The first step in the collection of medicinal plants is to acquaint oneself with the market demands. Dealers in crude botanical drugs usually publish lists of the plants they handle and indicate the general range of prices. With such information at hand, and with the aid of this publication, the prospective collector should be able to determine which plants found in his locality offer the best opportunity for profit.
It frequently happens that after gathering considerable quantities of some plant the collector finds that the market is fully supplied at the time and either there is no sale for it or it can be sold only at a price that will not compensate him for his labor. Such a situation may usually be avoided by first submitting representative samples of the material to be collected, together with a statement of the approximate quantity that can be furnished, to a number of reliable dealers This will generally bring information concerning the market possibilities and the returns that may be expected. Such procedure is especially recommended in the case of plants that are liable to deteriorate in a relatively short time, making it inadvisable to hold them until market conditions improve. Some of the dealers in crude drugs are willing to cooperate in this way with collectors, in order to prevent loss through overcollection and to encourage the collection of adequate supplies of the most-needed plants.

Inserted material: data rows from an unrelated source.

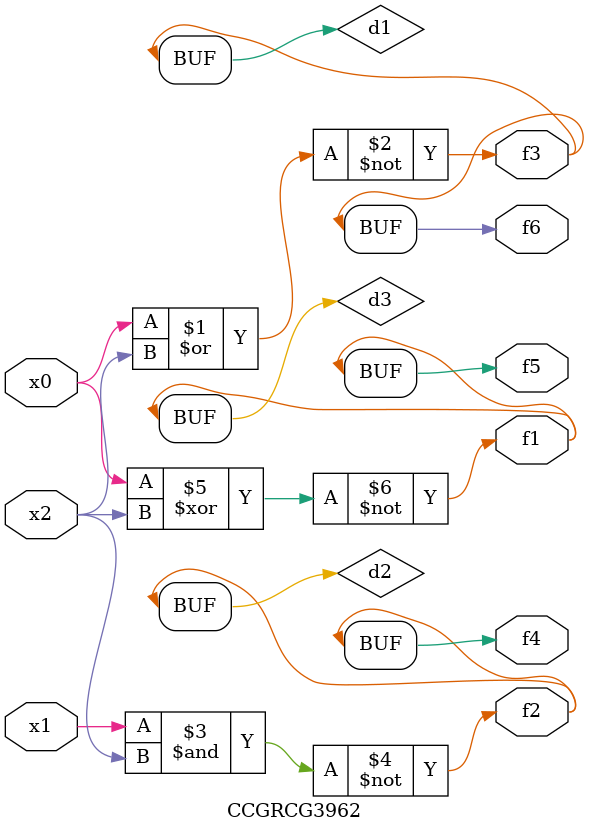
<source format=v>
module CCGRCG3962(
	input x0, x1, x2,
	output f1, f2, f3, f4, f5, f6
);

	wire d1, d2, d3;

	nor (d1, x0, x2);
	nand (d2, x1, x2);
	xnor (d3, x0, x2);
	assign f1 = d3;
	assign f2 = d2;
	assign f3 = d1;
	assign f4 = d2;
	assign f5 = d3;
	assign f6 = d1;
endmodule

</source>
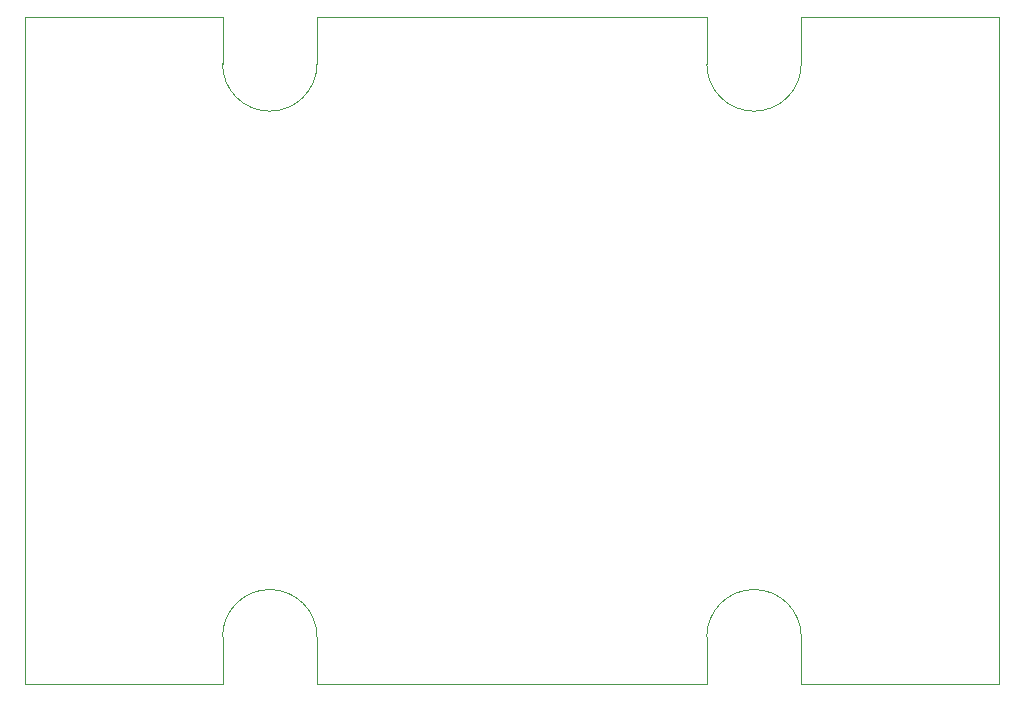
<source format=gko>
G04 #@! TF.GenerationSoftware,KiCad,Pcbnew,5.1.5-1.fc31*
G04 #@! TF.CreationDate,2020-04-27T21:51:01+02:00*
G04 #@! TF.ProjectId,vdsl-surge-protection-copy,7664736c-2d73-4757-9267-652d70726f74,rev?*
G04 #@! TF.SameCoordinates,Original*
G04 #@! TF.FileFunction,Profile,NP*
%FSLAX46Y46*%
G04 Gerber Fmt 4.6, Leading zero omitted, Abs format (unit mm)*
G04 Created by KiCad (PCBNEW 5.1.5-1.fc31) date 2020-04-27 21:51:01*
%MOMM*%
%LPD*%
G04 APERTURE LIST*
%ADD10C,0.050000*%
G04 APERTURE END LIST*
D10*
X61500000Y-123250000D02*
X44750000Y-123250000D01*
X102500000Y-123250000D02*
X69500000Y-123250000D01*
X110500000Y-123250000D02*
X127250000Y-123250000D01*
X110500000Y-66750000D02*
X127250000Y-66750000D01*
X102500000Y-66750000D02*
X69500000Y-66750000D01*
X61500000Y-123250000D02*
X61500000Y-119250000D01*
X65500000Y-115250000D02*
G75*
G02X69500000Y-119250000I0J-4000000D01*
G01*
X61500000Y-119250000D02*
G75*
G02X65500000Y-115250000I4000000J0D01*
G01*
X69500000Y-123250000D02*
X69500000Y-119250000D01*
X102500000Y-123250000D02*
X102500000Y-119250000D01*
X106500000Y-115250000D02*
G75*
G02X110500000Y-119250000I0J-4000000D01*
G01*
X102500000Y-119250000D02*
G75*
G02X106500000Y-115250000I4000000J0D01*
G01*
X110500000Y-123250000D02*
X110500000Y-119250000D01*
X110500000Y-70750000D02*
G75*
G02X106500000Y-74750000I-4000000J0D01*
G01*
X102500000Y-66750000D02*
X102500000Y-70750000D01*
X106500000Y-74750000D02*
G75*
G02X102500000Y-70750000I0J4000000D01*
G01*
X110500000Y-66750000D02*
X110500000Y-70750000D01*
X61500000Y-66750000D02*
X44750000Y-66750000D01*
X65500000Y-74750000D02*
G75*
G02X61500000Y-70750000I0J4000000D01*
G01*
X69500000Y-70750000D02*
G75*
G02X65500000Y-74750000I-4000000J0D01*
G01*
X69500000Y-66750000D02*
X69500000Y-70750000D01*
X61500000Y-66750000D02*
X61500000Y-70750000D01*
X127250000Y-66750000D02*
X127250000Y-123250000D01*
X44750000Y-66750000D02*
X44750000Y-123250000D01*
M02*

</source>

The medicinal value of botanical drugs depends to a large extent on the time of their collection. Roots from annual plants should generally be dug just before the flowering period; those of biennial and perennial plants should be gathered late in the fall or early in the spring, because during the growing season they are deficient in their active constituents and are of poorer quality generally. Barks also should preferably be collected during the dormant season when the sap is not flowing. Leaves and herbs are of most value when collected during the flowering period or just before they have finished growing. Flowers should always be gathered when they first open. Wherever definite information on these points has been available it has been included in the discussion of the various plants.
The proper preparation of the collected material is of the utmost importance. If the material contains dirt or other foreign matter, or if it is moldy or has an undesirable color or odor, it may be rejected by the dealers or purchased only at a reduced price. [loots should be thoroughly freed from adhering soil and other dirt. Fibrous roots, or rootstocks with numerous small roots or rootless, require careful washing to remove such foreign matter. The larger stems of herbs and leaves should be discarded, as they possess little or no value, and leaves that are partly dried from age or that are discolored or injured by disease or insects should be excluded if the best price is to be obtained.
The material must be carefully dried. All plant material, in whatever form, is easily spoiled in both appearance and value if improper methods are used to remove the large quantity of moisture that is usually present. Fleshy roots dry very slowly and frequently become moldy unless they are sliced across or lengthwise to permit more rapid evaporation of the moisture. In the drug market such roots occur m various forms, and information on this point should be secured from the dealers or from experienced collectors so that the dried material may conform to market requirements. Leaves readily lose their green color while drying and sometimes become brown or even black. They should, therefore, be spread out in a well-ventilated room, especially in cloudy weather, and dried as rapidly as possible. Exposure to direct bright sunlight is undesirable because it frequently causes bleaching of the leaves. Fruits, particularly those that are juicy, are especially difficult to handle on account of their tendency to become sour or moldy. They should preferably be spread out in thin layers on wire or cloth screens that will permit a thorough circulation of air end on which they can be frequently stirred. Seeds must be thoroughly cured; even ripe seeds that appear to be dry will frequently heat and spoil if stored without having been spread out and allowed to dry for at least several days.
The best way to store the dried material is to pack it in clean bags or boxes. If, however, the material is likely to be injured by exposure to air or light, or if it is subject to the attack of insects, it should be placed in tightly closed cans or other receptacles and marketed at the earliest opportunity.
Note: More detailed information on the drying of crude drugs, including also directions for constructing drying rooms and sheds, is contained in Farmers' Bulletin No. 1231 Drying Crude Drugs.